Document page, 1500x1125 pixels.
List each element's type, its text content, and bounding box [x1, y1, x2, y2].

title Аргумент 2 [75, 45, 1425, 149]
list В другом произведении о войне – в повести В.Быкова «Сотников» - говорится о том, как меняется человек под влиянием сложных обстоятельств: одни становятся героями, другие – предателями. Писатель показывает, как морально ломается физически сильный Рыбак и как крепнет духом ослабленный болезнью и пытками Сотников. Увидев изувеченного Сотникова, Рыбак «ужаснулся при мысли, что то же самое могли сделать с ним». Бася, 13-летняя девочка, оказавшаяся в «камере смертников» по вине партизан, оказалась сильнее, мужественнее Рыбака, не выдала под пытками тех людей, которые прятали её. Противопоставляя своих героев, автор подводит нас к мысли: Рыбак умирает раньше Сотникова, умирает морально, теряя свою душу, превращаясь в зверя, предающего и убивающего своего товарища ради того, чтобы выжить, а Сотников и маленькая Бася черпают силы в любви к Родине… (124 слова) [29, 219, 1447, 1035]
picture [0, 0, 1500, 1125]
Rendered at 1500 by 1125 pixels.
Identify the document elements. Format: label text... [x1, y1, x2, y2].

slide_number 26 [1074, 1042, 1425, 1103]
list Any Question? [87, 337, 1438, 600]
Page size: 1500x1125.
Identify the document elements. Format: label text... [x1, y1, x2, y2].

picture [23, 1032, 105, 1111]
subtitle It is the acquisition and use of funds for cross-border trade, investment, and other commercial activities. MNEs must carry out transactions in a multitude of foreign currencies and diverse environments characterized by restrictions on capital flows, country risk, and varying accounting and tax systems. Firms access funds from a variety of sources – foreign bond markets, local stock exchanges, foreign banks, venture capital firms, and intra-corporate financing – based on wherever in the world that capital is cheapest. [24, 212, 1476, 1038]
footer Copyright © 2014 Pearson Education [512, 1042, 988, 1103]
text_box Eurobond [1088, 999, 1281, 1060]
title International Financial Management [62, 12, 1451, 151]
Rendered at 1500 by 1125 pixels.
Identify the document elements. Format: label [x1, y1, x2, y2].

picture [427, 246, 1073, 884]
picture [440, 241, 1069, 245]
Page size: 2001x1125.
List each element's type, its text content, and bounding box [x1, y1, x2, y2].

---

> WORK TASK: Would you write the records out again, word for word?

> REPLY TO THE TASK:
Document page, 1500x1125 pixels.
List each element's type, its text content, and bounding box [x1, y1, x2, y2].

title Аргумент 2 [75, 45, 1425, 149]
list В другом произведении о войне – в повести В.Быкова «Сотников» - говорится о том, как меняется человек под влиянием сложных обстоятельств: одни становятся героями, другие – предателями. Писатель показывает, как морально ломается физически сильный Рыбак и как крепнет духом ослабленный болезнью и пытками Сотников. Увидев изувеченного Сотникова, Рыбак «ужаснулся при мысли, что то же самое могли сделать с ним». Бася, 13-летняя девочка, оказавшаяся в «камере смертников» по вине партизан, оказалась сильнее, мужественнее Рыбака, не выдала под пытками тех людей, которые прятали её. Противопоставляя своих героев, автор подводит нас к мысли: Рыбак умирает раньше Сотникова, умирает морально, теряя свою душу, превращаясь в зверя, предающего и убивающего своего товарища ради того, чтобы выжить, а Сотников и маленькая Бася черпают силы в любви к Родине… (124 слова) [29, 219, 1447, 1035]
picture [0, 0, 1500, 1125]
Rendered at 1500 by 1125 pixels.
Identify the document elements. Format: label text... [x1, y1, x2, y2].

slide_number 26 [1074, 1042, 1425, 1103]
list Any Question? [87, 337, 1438, 600]
Page size: 1500x1125.
Identify the document elements. Format: label text... [x1, y1, x2, y2].

picture [23, 1032, 105, 1111]
subtitle It is the acquisition and use of funds for cross-border trade, investment, and other commercial activities. MNEs must carry out transactions in a multitude of foreign currencies and diverse environments characterized by restrictions on capital flows, country risk, and varying accounting and tax systems. Firms access funds from a variety of sources – foreign bond markets, local stock exchanges, foreign banks, venture capital firms, and intra-corporate financing – based on wherever in the world that capital is cheapest. [24, 212, 1476, 1038]
footer Copyright © 2014 Pearson Education [512, 1042, 988, 1103]
text_box Eurobond [1088, 999, 1281, 1060]
title International Financial Management [62, 12, 1451, 151]
Rendered at 1500 by 1125 pixels.
Identify the document elements. Format: label [x1, y1, x2, y2].

picture [427, 246, 1073, 884]
picture [440, 241, 1069, 245]
Page size: 2001x1125.
List each element's type, its text content, and bounding box [x1, y1, x2, y2].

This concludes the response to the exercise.